A Model Context Protocol server lives at `mcp.indianliberals.in` with the
v1 tool surface:

| Tool | Scope | Returns |
|---|---|---|
| `list_works` | A + B | Catalogue, filterable by author, era, theme, kind |
| `list_thinkers` | profiles | Every thinker with bio snippet |
| `get_work_metadata` | A + B | Author, year, publisher, summary, key points, themes, pdf_url for B, read_url for A |
| `read_clean_content` | A only | Body of a musing, opinion, interview, profile, or org page as markdown with `#p-xxxxxx` annotations |
| `get_passage` | A only | Specific paragraphs by ID — the citation primitive |
| `search_corpus` | All | Pagefind-backed search; results flagged by tier so agent knows whether to quote or summarise |
| `find_related` | All | TF-IDF cross-links across content kinds |
| `read_index` | — | The curated `/llms.txt` |

## Crawler policy

- AI crawlers (ClaudeBot, GPTBot, OAI-SearchBot, PerplexityBot, Google-Extended)
  are explicitly allowed.
- Search engines are blocked from `/theprint-mirror/` so ThePrint keeps the
  canonical SEO weight.
- Editors can toggle individual content via the `noindex` frontmatter field.

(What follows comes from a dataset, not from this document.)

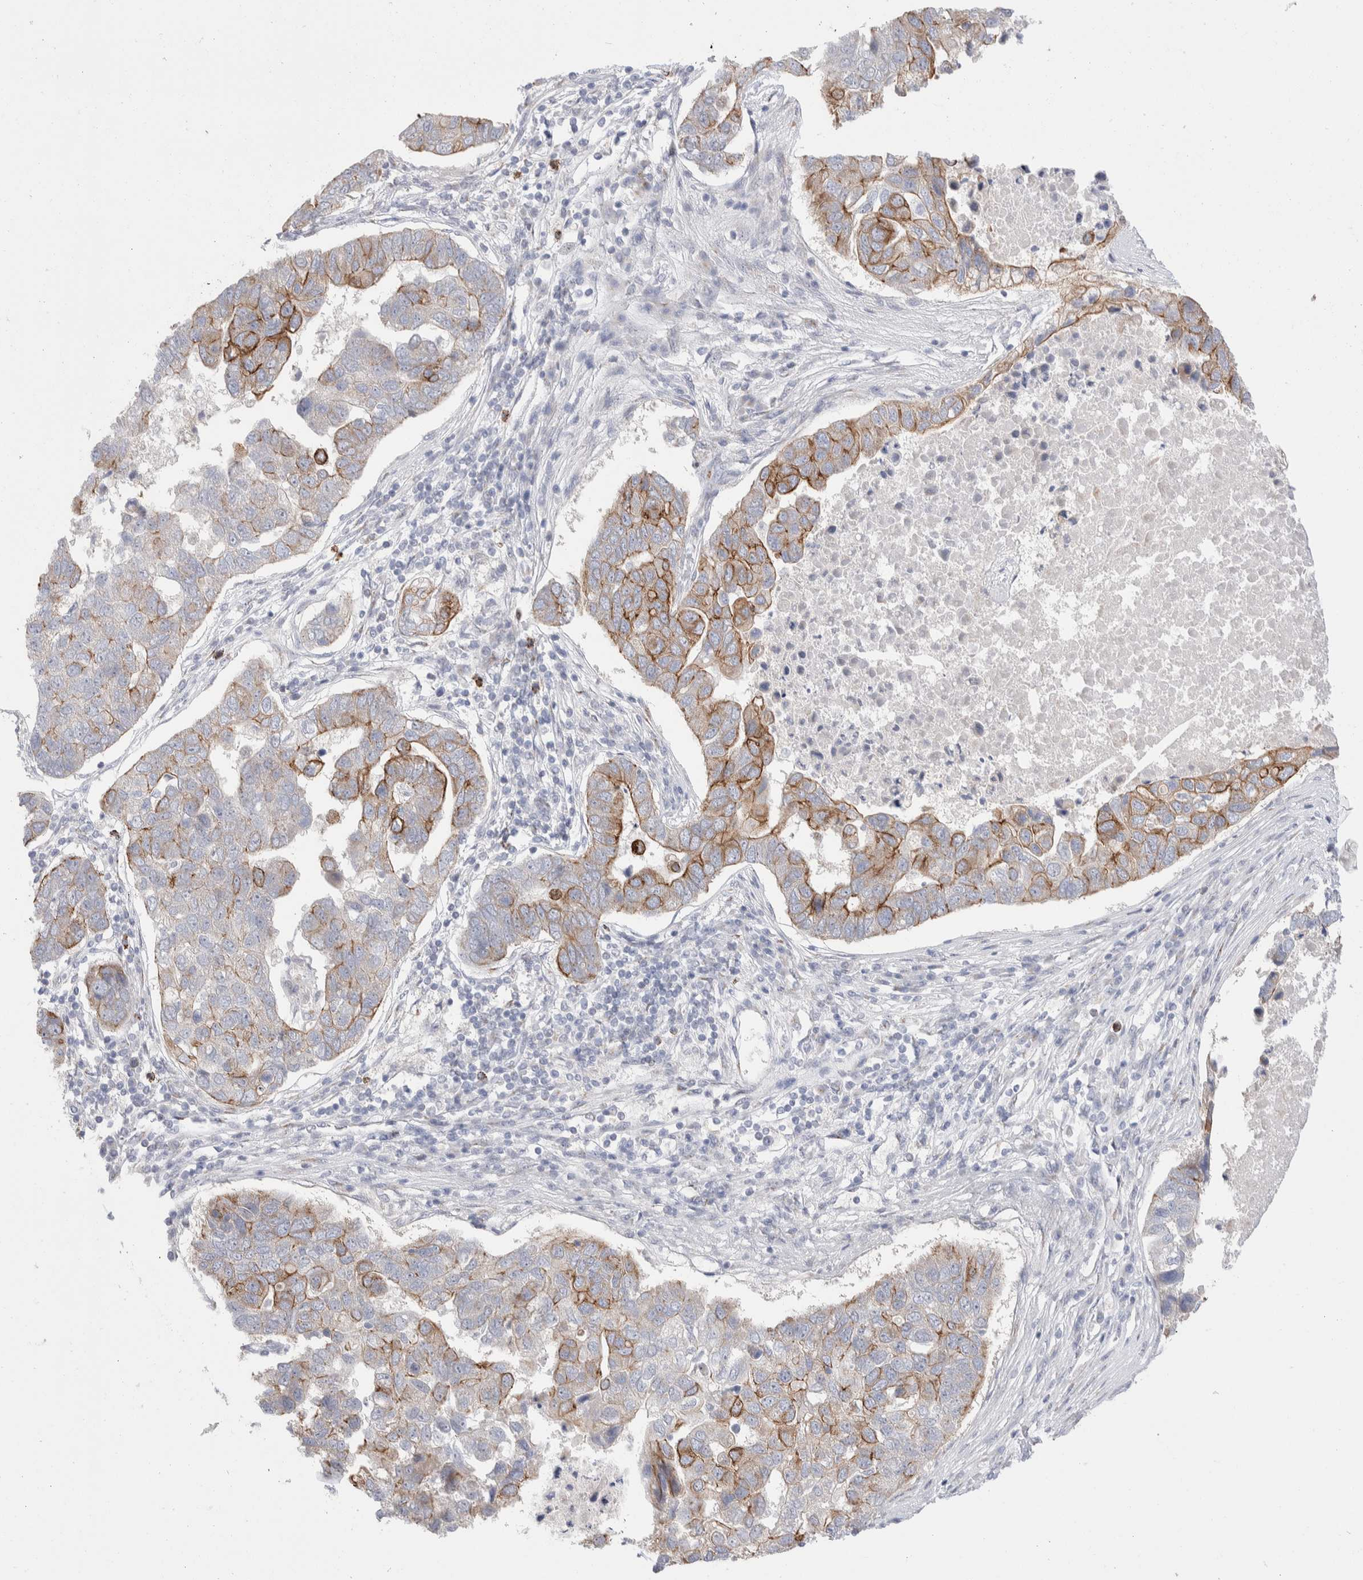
{"staining": {"intensity": "moderate", "quantity": "25%-75%", "location": "cytoplasmic/membranous"}, "tissue": "pancreatic cancer", "cell_type": "Tumor cells", "image_type": "cancer", "snomed": [{"axis": "morphology", "description": "Adenocarcinoma, NOS"}, {"axis": "topography", "description": "Pancreas"}], "caption": "Immunohistochemical staining of pancreatic adenocarcinoma demonstrates medium levels of moderate cytoplasmic/membranous expression in about 25%-75% of tumor cells.", "gene": "C1orf112", "patient": {"sex": "female", "age": 61}}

## What this archive is NOT

- A retrieval chatbot. The host LLM (whichever client you bring) does the
  reasoning. The MCP server only returns text and structure.
- A vector database. Pagefind + structured metadata + `.md` siblings give
  agents everything similarity search would, plus the structure that
  similarity search flattens into noise.
- A primary-work full-text search (in v1). PDFs are linked, summaries are
  attributable, paragraph-level citation inside primary works waits for the
  next engagement.

## Status

v1, in active build by Thothica. The site is migrating from a WordPress
deployment that ran from 2009 through 2025. Some content is imported and
marked `needs_review: true` pending editorial pass; treat the
`needs_review` flag as a hint to be careful about citation precision.